* [Description of the task]
Can you copy all the lines below word for word, keeping every one in the same order?

* [Extracted data]
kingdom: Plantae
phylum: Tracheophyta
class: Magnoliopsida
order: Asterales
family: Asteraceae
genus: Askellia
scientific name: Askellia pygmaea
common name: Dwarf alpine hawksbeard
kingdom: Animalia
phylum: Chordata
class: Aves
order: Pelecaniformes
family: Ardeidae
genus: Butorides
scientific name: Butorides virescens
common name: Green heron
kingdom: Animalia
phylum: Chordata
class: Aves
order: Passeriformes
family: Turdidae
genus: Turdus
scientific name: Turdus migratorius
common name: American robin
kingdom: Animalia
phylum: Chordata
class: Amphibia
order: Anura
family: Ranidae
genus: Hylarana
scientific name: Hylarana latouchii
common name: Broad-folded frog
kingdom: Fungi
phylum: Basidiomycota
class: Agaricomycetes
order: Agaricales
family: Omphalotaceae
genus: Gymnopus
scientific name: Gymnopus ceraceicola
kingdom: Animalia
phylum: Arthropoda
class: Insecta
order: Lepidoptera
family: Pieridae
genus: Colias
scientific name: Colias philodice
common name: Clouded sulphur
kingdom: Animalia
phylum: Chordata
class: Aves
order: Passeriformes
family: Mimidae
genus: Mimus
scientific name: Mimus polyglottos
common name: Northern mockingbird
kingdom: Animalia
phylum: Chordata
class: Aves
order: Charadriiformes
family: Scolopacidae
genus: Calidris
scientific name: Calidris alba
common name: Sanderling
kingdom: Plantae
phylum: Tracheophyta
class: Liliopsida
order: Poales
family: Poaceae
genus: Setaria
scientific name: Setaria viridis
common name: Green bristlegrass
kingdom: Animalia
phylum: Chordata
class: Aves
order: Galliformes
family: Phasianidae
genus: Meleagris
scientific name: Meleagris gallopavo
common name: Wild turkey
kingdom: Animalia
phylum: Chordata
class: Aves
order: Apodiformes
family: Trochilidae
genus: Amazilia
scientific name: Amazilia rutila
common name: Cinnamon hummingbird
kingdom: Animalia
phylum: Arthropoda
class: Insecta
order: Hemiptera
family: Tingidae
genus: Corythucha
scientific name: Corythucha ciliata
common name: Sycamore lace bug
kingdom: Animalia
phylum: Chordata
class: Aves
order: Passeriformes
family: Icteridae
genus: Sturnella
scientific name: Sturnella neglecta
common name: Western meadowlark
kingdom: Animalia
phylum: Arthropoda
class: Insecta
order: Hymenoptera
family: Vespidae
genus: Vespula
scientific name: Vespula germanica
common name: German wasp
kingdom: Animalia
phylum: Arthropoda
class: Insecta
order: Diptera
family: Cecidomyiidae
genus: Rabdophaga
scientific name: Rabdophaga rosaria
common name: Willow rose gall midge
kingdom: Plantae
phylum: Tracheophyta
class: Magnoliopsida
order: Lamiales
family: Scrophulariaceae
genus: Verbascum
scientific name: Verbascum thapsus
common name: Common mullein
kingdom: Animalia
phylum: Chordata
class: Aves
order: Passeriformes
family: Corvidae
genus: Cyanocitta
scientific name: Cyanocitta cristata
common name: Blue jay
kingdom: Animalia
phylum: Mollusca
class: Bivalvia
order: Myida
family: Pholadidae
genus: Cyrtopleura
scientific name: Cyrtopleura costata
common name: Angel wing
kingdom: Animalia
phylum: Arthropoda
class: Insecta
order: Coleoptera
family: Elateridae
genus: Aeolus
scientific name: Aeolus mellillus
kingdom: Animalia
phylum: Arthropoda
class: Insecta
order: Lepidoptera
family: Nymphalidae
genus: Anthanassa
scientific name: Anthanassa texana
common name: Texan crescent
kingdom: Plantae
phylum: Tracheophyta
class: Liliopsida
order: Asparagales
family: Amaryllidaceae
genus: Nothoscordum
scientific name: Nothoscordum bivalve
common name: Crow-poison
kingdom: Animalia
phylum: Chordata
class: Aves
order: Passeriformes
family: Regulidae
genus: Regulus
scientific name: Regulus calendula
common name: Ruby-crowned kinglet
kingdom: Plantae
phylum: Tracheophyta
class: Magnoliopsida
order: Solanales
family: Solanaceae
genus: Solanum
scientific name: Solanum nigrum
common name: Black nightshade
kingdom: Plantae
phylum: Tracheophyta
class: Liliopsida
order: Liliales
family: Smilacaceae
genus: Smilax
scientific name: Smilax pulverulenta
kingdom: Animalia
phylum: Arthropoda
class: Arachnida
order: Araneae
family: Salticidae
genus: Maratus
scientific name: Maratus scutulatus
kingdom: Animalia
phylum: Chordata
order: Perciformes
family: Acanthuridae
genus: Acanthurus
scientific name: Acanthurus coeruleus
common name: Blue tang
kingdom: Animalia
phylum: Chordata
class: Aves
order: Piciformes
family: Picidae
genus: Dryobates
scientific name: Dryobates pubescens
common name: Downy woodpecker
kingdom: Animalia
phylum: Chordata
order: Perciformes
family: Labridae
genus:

* [Result of this task]
kingdom: Plantae
phylum: Tracheophyta
class: Magnoliopsida
order: Asterales
family: Asteraceae
genus: Askellia
scientific name: Askellia pygmaea
common name: Dwarf alpine hawksbeard
kingdom: Animalia
phylum: Chordata
class: Aves
order: Pelecaniformes
family: Ardeidae
genus: Butorides
scientific name: Butorides virescens
common name: Green heron
kingdom: Animalia
phylum: Chordata
class: Aves
order: Passeriformes
family: Turdidae
genus: Turdus
scientific name: Turdus migratorius
common name: American robin
kingdom: Animalia
phylum: Chordata
class: Amphibia
order: Anura
family: Ranidae
genus: Hylarana
scientific name: Hylarana latouchii
common name: Broad-folded frog
kingdom: Fungi
phylum: Basidiomycota
class: Agaricomycetes
order: Agaricales
family: Omphalotaceae
genus: Gymnopus
scientific name: Gymnopus ceraceicola
kingdom: Animalia
phylum: Arthropoda
class: Insecta
order: Lepidoptera
family: Pieridae
genus: Colias
scientific name: Colias philodice
common name: Clouded sulphur
kingdom: Animalia
phylum: Chordata
class: Aves
order: Passeriformes
family: Mimidae
genus: Mimus
scientific name: Mimus polyglottos
common name: Northern mockingbird
kingdom: Animalia
phylum: Chordata
class: Aves
order: Charadriiformes
family: Scolopacidae
genus: Calidris
scientific name: Calidris alba
common name: Sanderling
kingdom: Plantae
phylum: Tracheophyta
class: Liliopsida
order: Poales
family: Poaceae
genus: Setaria
scientific name: Setaria viridis
common name: Green bristlegrass
kingdom: Animalia
phylum: Chordata
class: Aves
order: Galliformes
family: Phasianidae
genus: Meleagris
scientific name: Meleagris gallopavo
common name: Wild turkey
kingdom: Animalia
phylum: Chordata
class: Aves
order: Apodiformes
family: Trochilidae
genus: Amazilia
scientific name: Amazilia rutila
common name: Cinnamon hummingbird
kingdom: Animalia
phylum: Arthropoda
class: Insecta
order: Hemiptera
family: Tingidae
genus: Corythucha
scientific name: Corythucha ciliata
common name: Sycamore lace bug
kingdom: Animalia
phylum: Chordata
class: Aves
order: Passeriformes
family: Icteridae
genus: Sturnella
scientific name: Sturnella neglecta
common name: Western meadowlark
kingdom: Animalia
phylum: Arthropoda
class: Insecta
order: Hymenoptera
family: Vespidae
genus: Vespula
scientific name: Vespula germanica
common name: German wasp
kingdom: Animalia
phylum: Arthropoda
class: Insecta
order: Diptera
family: Cecidomyiidae
genus: Rabdophaga
scientific name: Rabdophaga rosaria
common name: Willow rose gall midge
kingdom: Plantae
phylum: Tracheophyta
class: Magnoliopsida
order: Lamiales
family: Scrophulariaceae
genus: Verbascum
scientific name: Verbascum thapsus
common name: Common mullein
kingdom: Animalia
phylum: Chordata
class: Aves
order: Passeriformes
family: Corvidae
genus: Cyanocitta
scientific name: Cyanocitta cristata
common name: Blue jay
kingdom: Animalia
phylum: Mollusca
class: Bivalvia
order: Myida
family: Pholadidae
genus: Cyrtopleura
scientific name: Cyrtopleura costata
common name: Angel wing
kingdom: Animalia
phylum: Arthropoda
class: Insecta
order: Coleoptera
family: Elateridae
genus: Aeolus
scientific name: Aeolus mellillus
kingdom: Animalia
phylum: Arthropoda
class: Insecta
order: Lepidoptera
family: Nymphalidae
genus: Anthanassa
scientific name: Anthanassa texana
common name: Texan crescent
kingdom: Plantae
phylum: Tracheophyta
class: Liliopsida
order: Asparagales
family: Amaryllidaceae
genus: Nothoscordum
scientific name: Nothoscordum bivalve
common name: Crow-poison
kingdom: Animalia
phylum: Chordata
class: Aves
order: Passeriformes
family: Regulidae
genus: Regulus
scientific name: Regulus calendula
common name: Ruby-crowned kinglet
kingdom: Plantae
phylum: Tracheophyta
class: Magnoliopsida
order: Solanales
family: Solanaceae
genus: Solanum
scientific name: Solanum nigrum
common name: Black nightshade
kingdom: Plantae
phylum: Tracheophyta
class: Liliopsida
order: Liliales
family: Smilacaceae
genus: Smilax
scientific name: Smilax pulverulenta
kingdom: Animalia
phylum: Arthropoda
class: Arachnida
order: Araneae
family: Salticidae
genus: Maratus
scientific name: Maratus scutulatus
kingdom: Animalia
phylum: Chordata
order: Perciformes
family: Acanthuridae
genus: Acanthurus
scientific name: Acanthurus coeruleus
common name: Blue tang
kingdom: Animalia
phylum: Chordata
class: Aves
order: Piciformes
family: Picidae
genus: Dryobates
scientific name: Dryobates pubescens
common name: Downy woodpecker
kingdom: Animalia
phylum: Chordata
order: Perciformes
family: Labridae
genus:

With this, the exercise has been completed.